Main Course —many grilled salmon patties, served with potato salad and a salad of mango, cucumbers and cherry tomatoes on lettuce leaves

Dessert — key lime pie with a graham cracker and macadamia nut crust, stabilized whipped cream and lime zest

Everything was yummy and I know someone has already asked for the salad recipe, but I will reiterate the request because it was so delicious. The table was set with bud vases holding a single sunflower in each because Sharon has seen a stream of people carrying plastic sunflowers after visiting the Van Gogh exhibit nearby. Sharon gave us each one of the sunflowers in its vase to take home at the end of the evening.

We talked about our August meeting but couldn’t set a date because too few of us were there. Marcia, who was not in attendance, had offered to host in August, but Sharon felt strongly that Marcia should take it easy on herself and reconsider hosting right after her move. The rest of us agreed that we would all think Marcia a wise woman if she didn’t try to take on hosting so soon. But as I have said, I can’t make anyone do anything — perhaps I would have been able to had I been Stalin’s daughter — but as my father was not a steely cold-blooded murdering dictator — I’ll have to let Marcia decide what she wants to do for August and get back to everyone with a date.

Between the World and Me by Ta-Nehisi Coates

The photo I used is not the actual book cover, but rather a poster design by a student in an illustration course at California State University, Northridge. Because of my crazy need to make our book list like a family photo album, I didn’t want to use the actual black and white cover with printed title.

(Book 134) What a glorious night we had on Melissa’s rooftop. It felt a bit like sky-sailing as the “sails” that protected us from the bright sun (as it made its way to the horizon) flapped in the breeze. I told Melissa how close she was to having me as a rooftop guest for the night, and in her usual accommodating fashion she offered blankets.

Food First: We started with a wonderful crab dip for which she offered both toast and pita. There were grapes, cut melon and pineapple as well. The main course included ribs, macaroni and cheese, corn on the cob, and a lovely abundance of both salad and slaw. Melissa made a delicious peach cobbler for dessert. I think I’m in the process of giving up on delicious synonyms for all the food my book pals serve, because they don’t fool around. It’s all very good. Linda complimented the slaw and was awarded a portion to take home!

The Book: Like most of the reading world, we praised the book. It is a heart-breaking read. Chris and Linda both noted that it leaves so little room for hope, and Chris compared it to Baldwin’s The Fire Next Time. Baldwin writes to a nephew and Coates to his son, but both are preparing the young men for the world they will find ahead of them. Chris felt that Baldwin offers more hope and possibility.
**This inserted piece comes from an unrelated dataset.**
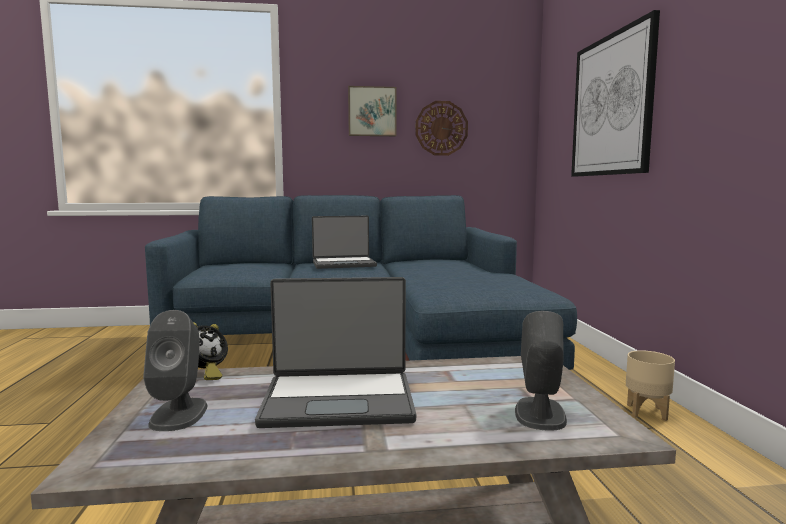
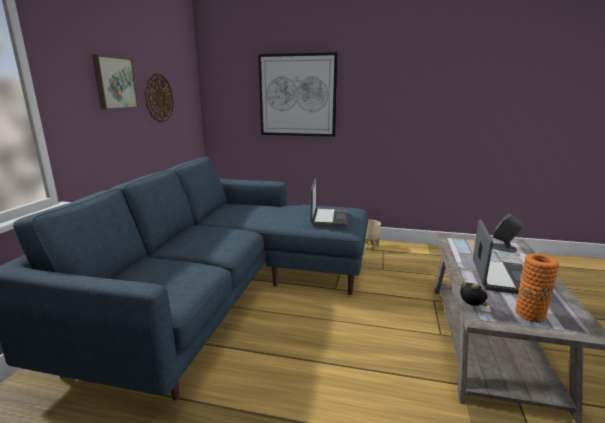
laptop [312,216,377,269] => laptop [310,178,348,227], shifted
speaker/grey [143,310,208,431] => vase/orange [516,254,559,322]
I suggested that in the years that have passed since Balwin’s writing, Coates hasn’t seen the evidence to support reason for hope, and Susan countered that George Floyd’s killer is in jail. But we all know that’s not enough. We discussed that Melissa is the only one among us who has black friends and I bemoaned the fact that whenever I am friendly to a person of color, I am incredibly self-conscious and I fear that . . . and here Sharon helped hit the nail on the head. . . that I’m patronizing. As Linda noted, we would all sincerely wish not to be seen as the collective white enemy even if we may all need some guidance as to how to achieve that. I added that the book is touched by a grief to which every parent can relate; when he speaks of Prince’s death, he lists all that was wasted, all the effort a parent puts into rearing a child, all the applications, vacations, choices, bedtime stories, summer camps — why did we do all that when someone was just going to senselessly kill him? The book is well worth the read.

My apologies for all that I left out. I will add some photos if I can get my phone back from my grandson. He has his own, but mine doesn’t have a parental lock on YouTube. Better go do that quick.

The view to the southeast.
The sails in the view to the northwest and Chris contemplating
whether she can sneak this dog out in her purse.
Mary, the GREAT great-aunt, showing off her light up jewelry.